Records from a data source:

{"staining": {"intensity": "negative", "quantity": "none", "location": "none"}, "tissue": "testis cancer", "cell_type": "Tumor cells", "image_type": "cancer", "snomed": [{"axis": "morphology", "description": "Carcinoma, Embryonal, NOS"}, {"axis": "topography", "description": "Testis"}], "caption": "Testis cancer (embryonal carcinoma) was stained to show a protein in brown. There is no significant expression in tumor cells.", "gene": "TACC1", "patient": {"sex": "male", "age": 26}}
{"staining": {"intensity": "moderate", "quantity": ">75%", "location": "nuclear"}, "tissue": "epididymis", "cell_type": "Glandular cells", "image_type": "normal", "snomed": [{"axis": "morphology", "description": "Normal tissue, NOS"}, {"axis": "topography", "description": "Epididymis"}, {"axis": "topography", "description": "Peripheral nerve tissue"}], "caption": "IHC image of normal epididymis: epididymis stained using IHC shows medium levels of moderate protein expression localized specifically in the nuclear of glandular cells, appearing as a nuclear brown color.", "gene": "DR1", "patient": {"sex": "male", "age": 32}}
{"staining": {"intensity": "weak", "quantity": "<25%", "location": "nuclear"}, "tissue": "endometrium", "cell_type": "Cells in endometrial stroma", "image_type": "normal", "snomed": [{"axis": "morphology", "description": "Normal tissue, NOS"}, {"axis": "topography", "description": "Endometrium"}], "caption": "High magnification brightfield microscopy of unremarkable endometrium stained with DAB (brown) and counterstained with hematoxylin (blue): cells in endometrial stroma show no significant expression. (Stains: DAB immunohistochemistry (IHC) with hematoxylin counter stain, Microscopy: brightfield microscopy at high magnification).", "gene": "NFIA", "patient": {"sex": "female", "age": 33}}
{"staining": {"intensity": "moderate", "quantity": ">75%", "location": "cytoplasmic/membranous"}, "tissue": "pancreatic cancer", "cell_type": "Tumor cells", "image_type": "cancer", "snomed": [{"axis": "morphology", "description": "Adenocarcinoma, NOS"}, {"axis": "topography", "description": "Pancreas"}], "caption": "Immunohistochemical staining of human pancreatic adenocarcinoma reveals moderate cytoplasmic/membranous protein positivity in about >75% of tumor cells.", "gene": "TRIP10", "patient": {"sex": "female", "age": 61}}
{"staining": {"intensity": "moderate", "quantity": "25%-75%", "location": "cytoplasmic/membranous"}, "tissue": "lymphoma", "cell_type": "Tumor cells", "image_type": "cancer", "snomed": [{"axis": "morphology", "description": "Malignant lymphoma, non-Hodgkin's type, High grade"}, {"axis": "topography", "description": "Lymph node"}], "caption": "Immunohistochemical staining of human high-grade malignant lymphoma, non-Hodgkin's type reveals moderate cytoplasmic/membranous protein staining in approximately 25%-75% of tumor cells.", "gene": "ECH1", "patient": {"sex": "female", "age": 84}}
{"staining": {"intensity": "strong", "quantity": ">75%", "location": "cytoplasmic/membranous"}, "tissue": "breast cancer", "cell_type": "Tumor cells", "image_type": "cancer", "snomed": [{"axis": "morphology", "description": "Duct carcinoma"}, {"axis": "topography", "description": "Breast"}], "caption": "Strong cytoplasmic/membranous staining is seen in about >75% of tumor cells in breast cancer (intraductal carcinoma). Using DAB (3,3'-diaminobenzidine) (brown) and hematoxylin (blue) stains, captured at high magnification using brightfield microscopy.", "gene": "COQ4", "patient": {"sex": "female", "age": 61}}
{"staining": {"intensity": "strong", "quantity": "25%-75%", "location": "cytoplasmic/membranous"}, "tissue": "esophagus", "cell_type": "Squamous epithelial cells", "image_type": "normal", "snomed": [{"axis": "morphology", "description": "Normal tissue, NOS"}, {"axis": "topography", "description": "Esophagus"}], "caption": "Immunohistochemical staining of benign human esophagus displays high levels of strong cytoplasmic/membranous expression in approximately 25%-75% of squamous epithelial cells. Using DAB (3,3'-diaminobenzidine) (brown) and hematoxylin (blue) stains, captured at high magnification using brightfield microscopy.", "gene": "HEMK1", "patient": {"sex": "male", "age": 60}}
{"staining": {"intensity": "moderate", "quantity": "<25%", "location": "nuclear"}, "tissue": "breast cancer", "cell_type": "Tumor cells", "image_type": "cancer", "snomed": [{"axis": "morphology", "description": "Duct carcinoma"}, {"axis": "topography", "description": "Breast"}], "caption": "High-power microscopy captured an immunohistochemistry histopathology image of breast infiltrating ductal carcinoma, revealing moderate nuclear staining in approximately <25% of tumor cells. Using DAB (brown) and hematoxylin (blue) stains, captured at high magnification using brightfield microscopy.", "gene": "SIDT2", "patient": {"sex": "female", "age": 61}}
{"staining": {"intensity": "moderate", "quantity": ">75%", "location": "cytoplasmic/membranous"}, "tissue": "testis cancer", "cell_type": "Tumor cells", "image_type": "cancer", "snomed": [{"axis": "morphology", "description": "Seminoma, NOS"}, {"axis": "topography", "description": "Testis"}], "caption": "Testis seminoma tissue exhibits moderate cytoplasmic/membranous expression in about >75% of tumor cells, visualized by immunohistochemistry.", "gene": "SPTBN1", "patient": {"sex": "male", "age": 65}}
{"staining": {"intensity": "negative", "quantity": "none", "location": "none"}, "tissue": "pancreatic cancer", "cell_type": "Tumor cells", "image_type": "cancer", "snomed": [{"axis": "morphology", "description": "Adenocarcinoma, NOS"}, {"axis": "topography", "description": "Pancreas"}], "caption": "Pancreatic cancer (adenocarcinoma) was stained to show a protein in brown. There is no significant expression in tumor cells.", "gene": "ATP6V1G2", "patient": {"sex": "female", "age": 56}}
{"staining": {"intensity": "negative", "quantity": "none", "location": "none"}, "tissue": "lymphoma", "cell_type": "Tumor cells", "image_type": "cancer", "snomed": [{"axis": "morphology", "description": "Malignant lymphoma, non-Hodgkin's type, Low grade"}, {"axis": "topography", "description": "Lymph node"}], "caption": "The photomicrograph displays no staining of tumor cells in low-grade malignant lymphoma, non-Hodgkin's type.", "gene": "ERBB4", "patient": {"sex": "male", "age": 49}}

● **Exercise goal**
Which lines of the records above contain the word "adenocarcinoma"? Copy each of them.

● **Solution to this problem**
{"staining": {"intensity": "moderate", "quantity": ">75%", "location": "cytoplasmic/membranous"}, "tissue": "pancreatic cancer", "cell_type": "Tumor cells", "image_type": "cancer", "snomed": [{"axis": "morphology", "description": "Adenocarcinoma, NOS"}, {"axis": "topography", "description": "Pancreas"}], "caption": "Immunohistochemical staining of human pancreatic adenocarcinoma reveals moderate cytoplasmic/membranous protein positivity in about >75% of tumor cells.", "gene": "TRIP10", "patient": {"sex": "female", "age": 61}}
{"staining": {"intensity": "negative", "quantity": "none", "location": "none"}, "tissue": "pancreatic cancer", "cell_type": "Tumor cells", "image_type": "cancer", "snomed": [{"axis": "morphology", "description": "Adenocarcinoma, NOS"}, {"axis": "topography", "description": "Pancreas"}], "caption": "Pancreatic cancer (adenocarcinoma) was stained to show a protein in brown. There is no significant expression in tumor cells.", "gene": "ATP6V1G2", "patient": {"sex": "female", "age": 56}}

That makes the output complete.